#### Detalhes da tarefa
Copie integralmente, sem nenhuma alteração, o trecho da página apresentado abaixo.

#### Trecho da página
Delegada Monah Zein se trancou em apartamento, fez live e ameaçou policiais civis com arma Reprodução/ TV Globo A 7ª Câmara Criminal do Tribunal de Justiça de Minas Gerais (TJMG) determinou que a ex-delegada da Polícia Civil Monah Zein seja submetida a julgamento pelo Tribunal do Júri por quatro tentativas de homicídio qualificado contra policiais civis.

A decisão reformou uma sentença de primeira instância que havia impronunciado Monah em relação a três acusações de tentativa de homicídio e desclassificado a acusação referente à quarta vítima para um crime de competência da Justiça comum. Os desembargadores decidiram por unanimidade. ✅ Clique aqui para seguir o canal do g1 MG no WhatsApp O episódio aconteceu em 21 de novembro de 2023, em um apartamento no bairro Ouro Preto, na Região da Pampulha, em Belo Horizonte.

#### Dados apresentados
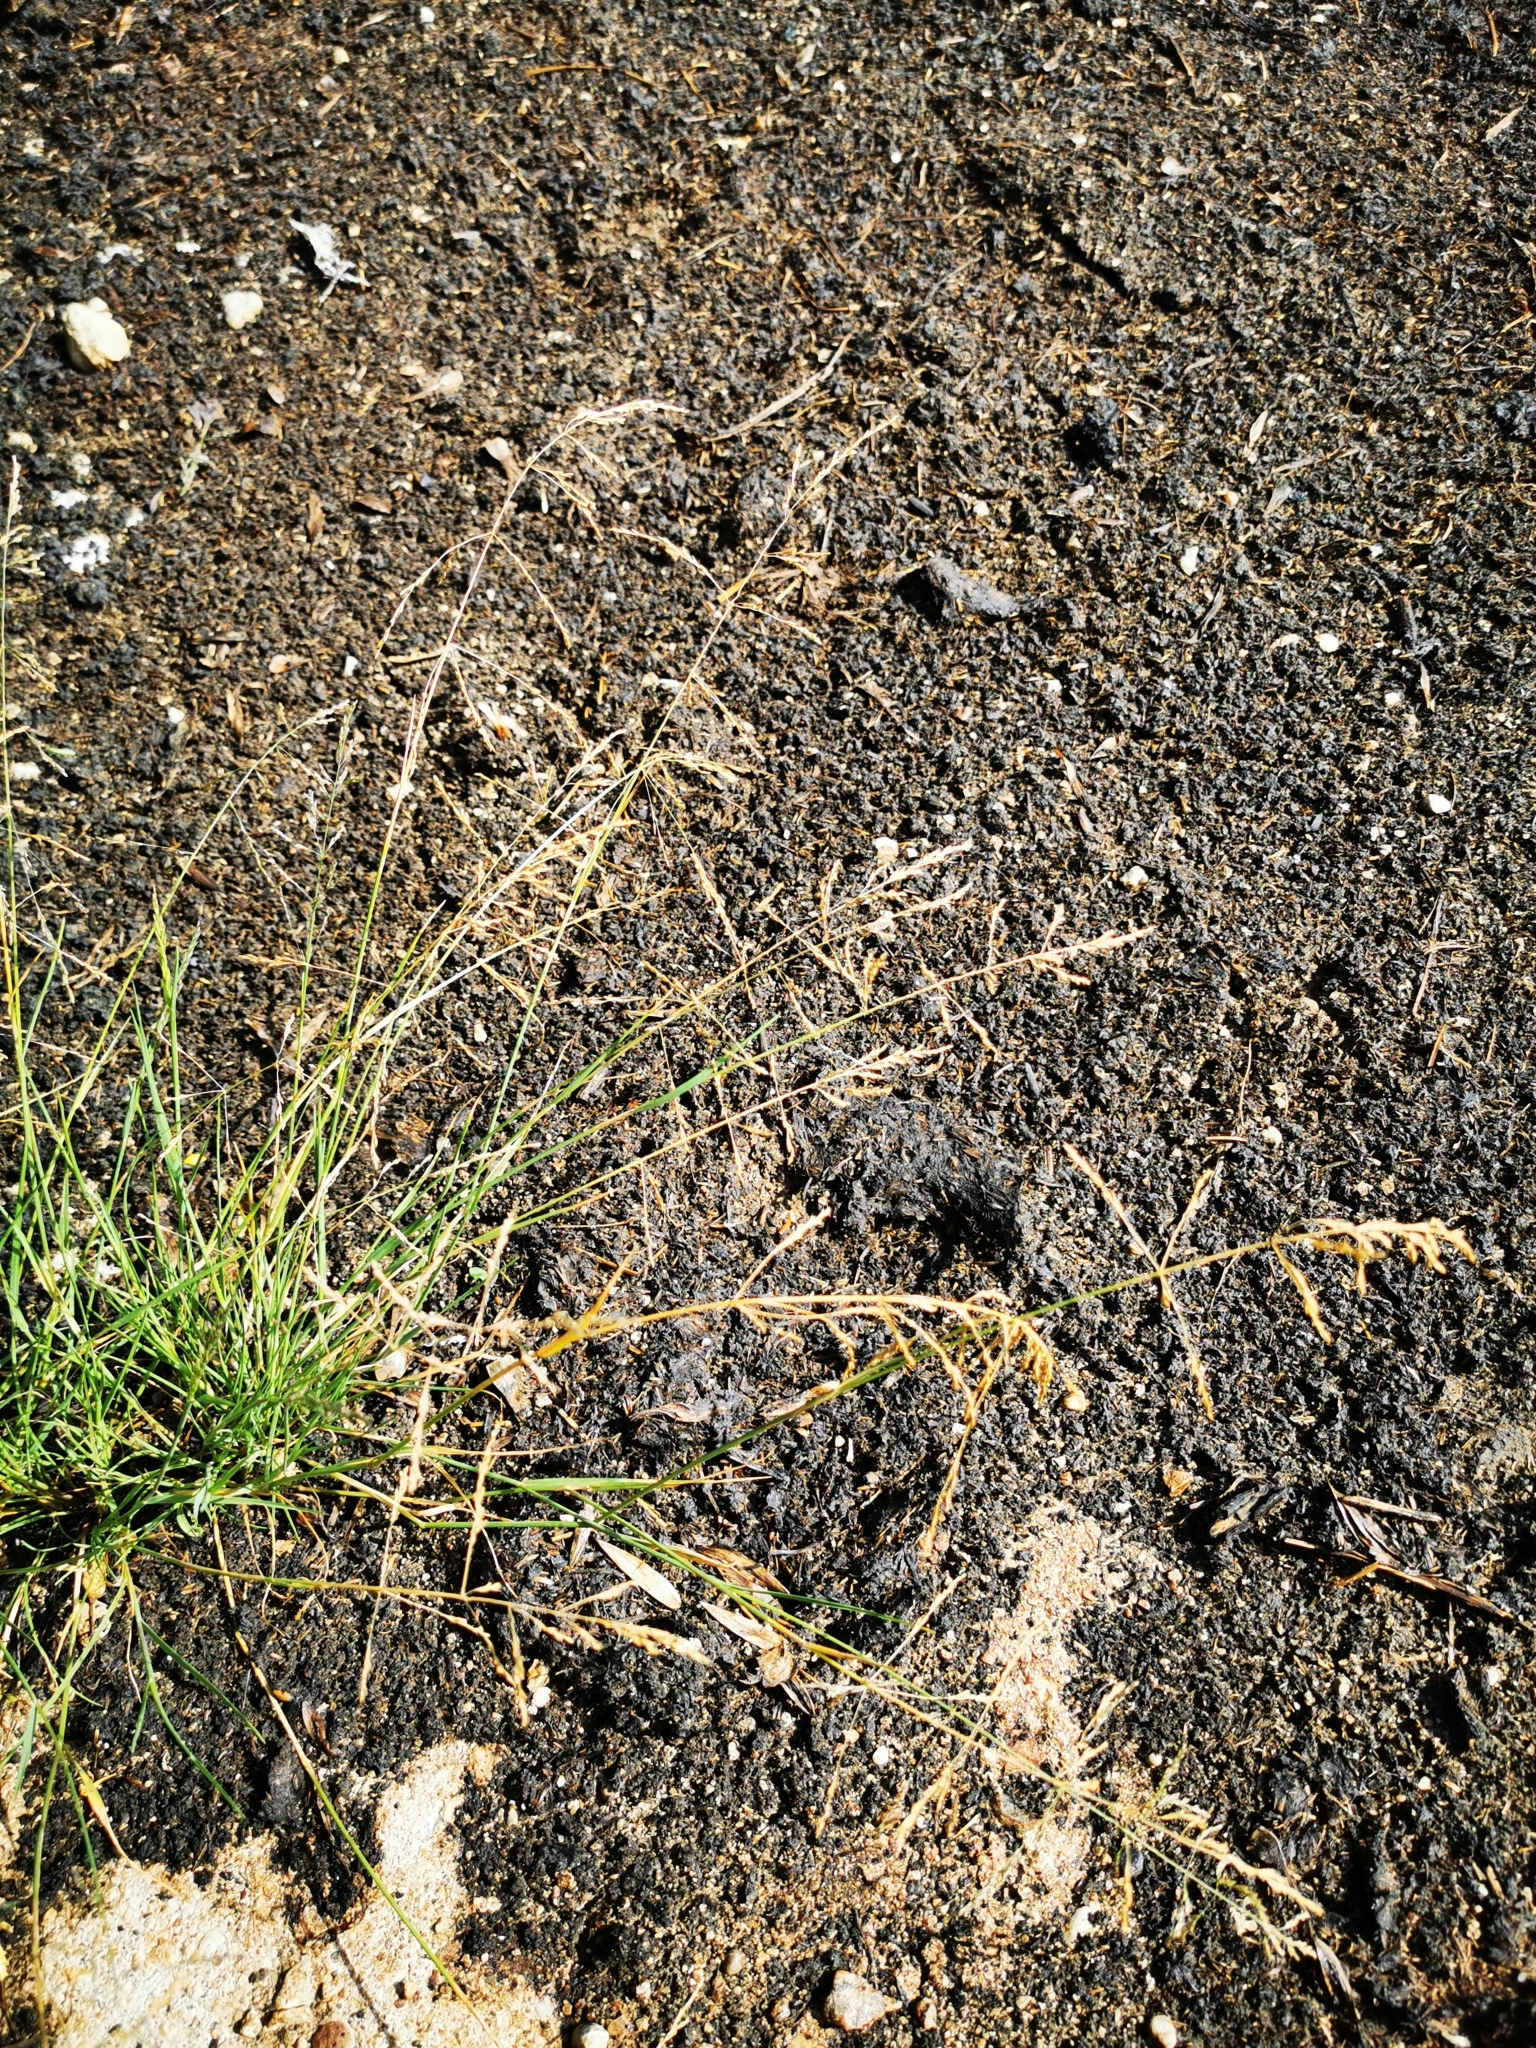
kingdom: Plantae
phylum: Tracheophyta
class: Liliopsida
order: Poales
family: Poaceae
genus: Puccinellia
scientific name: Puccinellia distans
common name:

#### Resultado da tarefa
Delegada Monah Zein se trancou em apartamento, fez live e ameaçou policiais civis com arma Reprodução/ TV Globo A 7ª Câmara Criminal do Tribunal de Justiça de Minas Gerais (TJMG) determinou que a ex-delegada da Polícia Civil Monah Zein seja submetida a julgamento pelo Tribunal do Júri por quatro tentativas de homicídio qualificado contra policiais civis.

A decisão reformou uma sentença de primeira instância que havia impronunciado Monah em relação a três acusações de tentativa de homicídio e desclassificado a acusação referente à quarta vítima para um crime de competência da Justiça comum. Os desembargadores decidiram por unanimidade. ✅ Clique aqui para seguir o canal do g1 MG no WhatsApp O episódio aconteceu em 21 de novembro de 2023, em um apartamento no bairro Ouro Preto, na Região da Pampulha, em Belo Horizonte.